**JOB ITEM**: An exact copy of each line below is needed, with no images in it.

**RECORDS FOR PROCESSING**:

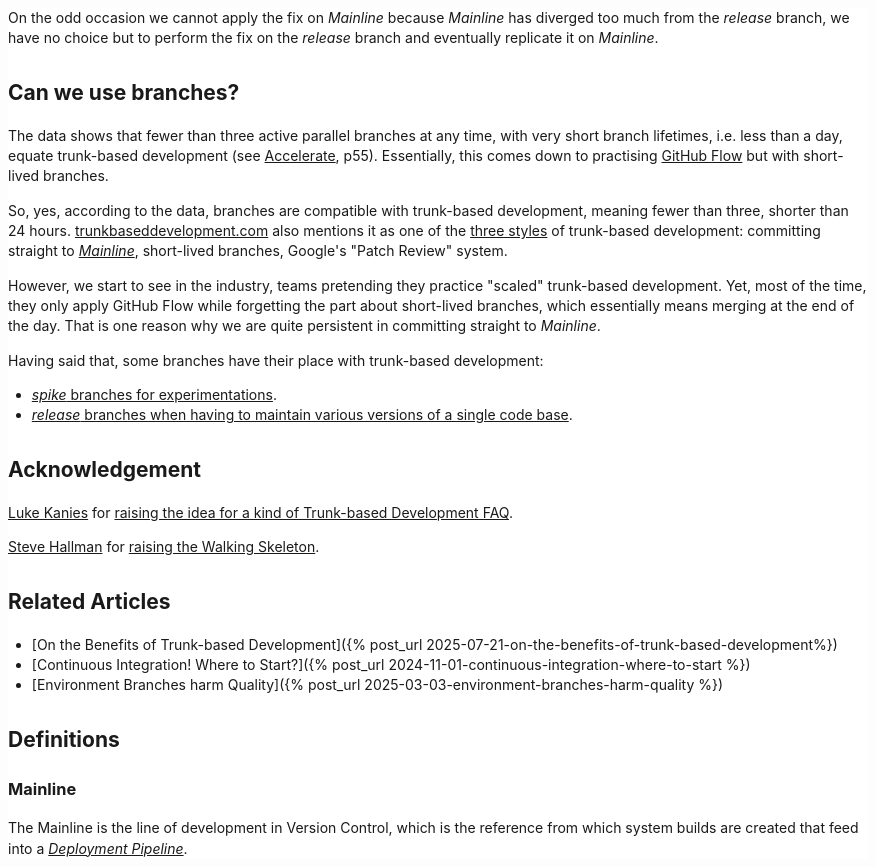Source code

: On the odd occasion we cannot apply the fix on *Mainline* because *Mainline* has diverged too much from the *release* branch, we have no choice but to perform the fix on the *release* branch and eventually replicate it on *Mainline*.

## Can we use branches?

The data shows that fewer than three active parallel branches at any time, with very short branch lifetimes, i.e. less than a day, equate trunk-based development (see [Accelerate](https://app.thestorygraph.com/books/0baa7f2a-3f3f-4752-9d81-0434117d0648), p55). Essentially, this comes down to practising [GitHub Flow](https://githubflow.github.io/) but with short-lived branches.

So, yes, according to the data, branches are compatible with trunk-based development, meaning fewer than three, shorter than 24 hours. [trunkbaseddevelopment.com](https://trunkbaseddevelopment.com/) also mentions it as one of the [three styles](https://trunkbaseddevelopment.com/styles/) of trunk-based development: committing straight to [*Mainline*](#mainline), short-lived branches, Google's "Patch Review" system.

However, we start to see in the industry, teams pretending they practice "scaled" trunk-based development. Yet, most of the time, they only apply GitHub Flow while forgetting the part about short-lived branches, which essentially means merging at the end of the day. That is one reason why we are quite persistent in committing straight to *Mainline*.

Having said that, some branches have their place with trunk-based development:

- [*spike* branches for experimentations](#where-do-people-do-experiments-that-may-or-may-not-go-into-production).
- [*release* branches when having to maintain various versions of a single code base](#how-to-maintain-multiple-versions).

## Acknowledgement

[Luke Kanies](https://hachyderm.io/@lkanies) for [raising the idea for a kind of Trunk-based Development FAQ](https://hachyderm.io/@lkanies/114892939490913521).

[Steve Hallman](https://www.linkedin.com/in/stevehallman/) for [raising the Walking Skeleton](https://www.linkedin.com/feed/update/urn:li:activity:7360935289189539840?commentUrn=urn%3Ali%3Acomment%3A%28activity%3A7360935289189539840%2C7364005485416513536%29&dashCommentUrn=urn%3Ali%3Afsd_comment%3A%287364005485416513536%2Curn%3Ali%3Aactivity%3A7360935289189539840%29).

## Related Articles

- [On the Benefits of Trunk-based Development]({% post_url 2025-07-21-on-the-benefits-of-trunk-based-development%})
- [Continuous Integration! Where to Start?]({% post_url 2024-11-01-continuous-integration-where-to-start %})
- [Environment Branches harm Quality]({% post_url 2025-03-03-environment-branches-harm-quality %})

## Definitions

### Mainline

The Mainline is the line of development in Version Control, which is the reference from which system builds are created that feed into a [*Deployment Pipeline*](https://continuousdelivery.com/implementing/patterns/#the-deployment-pipeline).
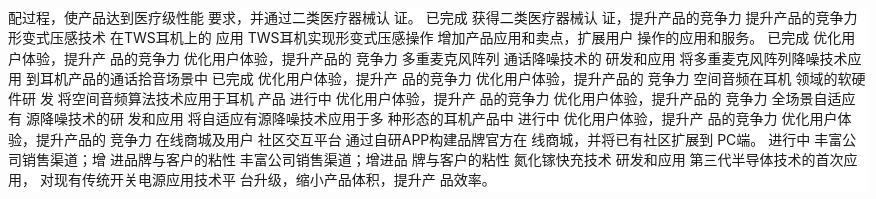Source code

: 配过程，使产品达到医疗级性能
要求，并通过二类医疗器械认
证。
已完成
获得二类医疗器械认
证，提升产品的竞争力
提升产品的竞争力
形变式压感技术
在TWS耳机上的
应用
TWS耳机实现形变式压感操作
增加产品应用和卖点，扩展用户
操作的应用和服务。
已完成
优化用户体验，提升产
品的竞争力
优化用户体验，提升产品的
竞争力
多重麦克风阵列
通话降噪技术的
研发和应用
将多重麦克风阵列降噪技术应用
到耳机产品的通话拾音场景中
已完成
优化用户体验，提升产
品的竞争力
优化用户体验，提升产品的
竞争力
空间音频在耳机
领域的软硬件研
发
将空间音频算法技术应用于耳机
产品
进行中
优化用户体验，提升产
品的竞争力
优化用户体验，提升产品的
竞争力
全场景自适应有
源降噪技术的研
发和应用
将自适应有源降噪技术应用于多
种形态的耳机产品中
进行中
优化用户体验，提升产
品的竞争力
优化用户体验，提升产品的
竞争力
在线商城及用户
社区交互平台
通过自研APP构建品牌官方在
线商城，并将已有社区扩展到
PC端。
进行中
丰富公司销售渠道；增
进品牌与客户的粘性
丰富公司销售渠道；增进品
牌与客户的粘性
氮化镓快充技术
研发和应用
第三代半导体技术的首次应用，
对现有传统开关电源应用技术平
台升级，缩小产品体积，提升产
品效率。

**RESPONSE TO THE TASK**:
Source code

: On the odd occasion we cannot apply the fix on *Mainline* because *Mainline* has diverged too much from the *release* branch, we have no choice but to perform the fix on the *release* branch and eventually replicate it on *Mainline*.

## Can we use branches?

The data shows that fewer than three active parallel branches at any time, with very short branch lifetimes, i.e. less than a day, equate trunk-based development (see [Accelerate](https://app.thestorygraph.com/books/0baa7f2a-3f3f-4752-9d81-0434117d0648), p55). Essentially, this comes down to practising [GitHub Flow](https://githubflow.github.io/) but with short-lived branches.

So, yes, according to the data, branches are compatible with trunk-based development, meaning fewer than three, shorter than 24 hours. [trunkbaseddevelopment.com](https://trunkbaseddevelopment.com/) also mentions it as one of the [three styles](https://trunkbaseddevelopment.com/styles/) of trunk-based development: committing straight to [*Mainline*](#mainline), short-lived branches, Google's "Patch Review" system.

However, we start to see in the industry, teams pretending they practice "scaled" trunk-based development. Yet, most of the time, they only apply GitHub Flow while forgetting the part about short-lived branches, which essentially means merging at the end of the day. That is one reason why we are quite persistent in committing straight to *Mainline*.

Having said that, some branches have their place with trunk-based development:

- [*spike* branches for experimentations](#where-do-people-do-experiments-that-may-or-may-not-go-into-production).
- [*release* branches when having to maintain various versions of a single code base](#how-to-maintain-multiple-versions).

## Acknowledgement

[Luke Kanies](https://hachyderm.io/@lkanies) for [raising the idea for a kind of Trunk-based Development FAQ](https://hachyderm.io/@lkanies/114892939490913521).

[Steve Hallman](https://www.linkedin.com/in/stevehallman/) for [raising the Walking Skeleton](https://www.linkedin.com/feed/update/urn:li:activity:7360935289189539840?commentUrn=urn%3Ali%3Acomment%3A%28activity%3A7360935289189539840%2C7364005485416513536%29&dashCommentUrn=urn%3Ali%3Afsd_comment%3A%287364005485416513536%2Curn%3Ali%3Aactivity%3A7360935289189539840%29).

## Related Articles

- [On the Benefits of Trunk-based Development]({% post_url 2025-07-21-on-the-benefits-of-trunk-based-development%})
- [Continuous Integration! Where to Start?]({% post_url 2024-11-01-continuous-integration-where-to-start %})
- [Environment Branches harm Quality]({% post_url 2025-03-03-environment-branches-harm-quality %})

## Definitions

### Mainline

The Mainline is the line of development in Version Control, which is the reference from which system builds are created that feed into a [*Deployment Pipeline*](https://continuousdelivery.com/implementing/patterns/#the-deployment-pipeline).
Source code

: 配过程，使产品达到医疗级性能
要求，并通过二类医疗器械认
证。
已完成
获得二类医疗器械认
证，提升产品的竞争力
提升产品的竞争力
形变式压感技术
在TWS耳机上的
应用
TWS耳机实现形变式压感操作
增加产品应用和卖点，扩展用户
操作的应用和服务。
已完成
优化用户体验，提升产
品的竞争力
优化用户体验，提升产品的
竞争力
多重麦克风阵列
通话降噪技术的
研发和应用
将多重麦克风阵列降噪技术应用
到耳机产品的通话拾音场景中
已完成
优化用户体验，提升产
品的竞争力
优化用户体验，提升产品的
竞争力
空间音频在耳机
领域的软硬件研
发
将空间音频算法技术应用于耳机
产品
进行中
优化用户体验，提升产
品的竞争力
优化用户体验，提升产品的
竞争力
全场景自适应有
源降噪技术的研
发和应用
将自适应有源降噪技术应用于多
种形态的耳机产品中
进行中
优化用户体验，提升产
品的竞争力
优化用户体验，提升产品的
竞争力
在线商城及用户
社区交互平台
通过自研APP构建品牌官方在
线商城，并将已有社区扩展到
PC端。
进行中
丰富公司销售渠道；增
进品牌与客户的粘性
丰富公司销售渠道；增进品
牌与客户的粘性
氮化镓快充技术
研发和应用
第三代半导体技术的首次应用，
对现有传统开关电源应用技术平
台升级，缩小产品体积，提升产
品效率。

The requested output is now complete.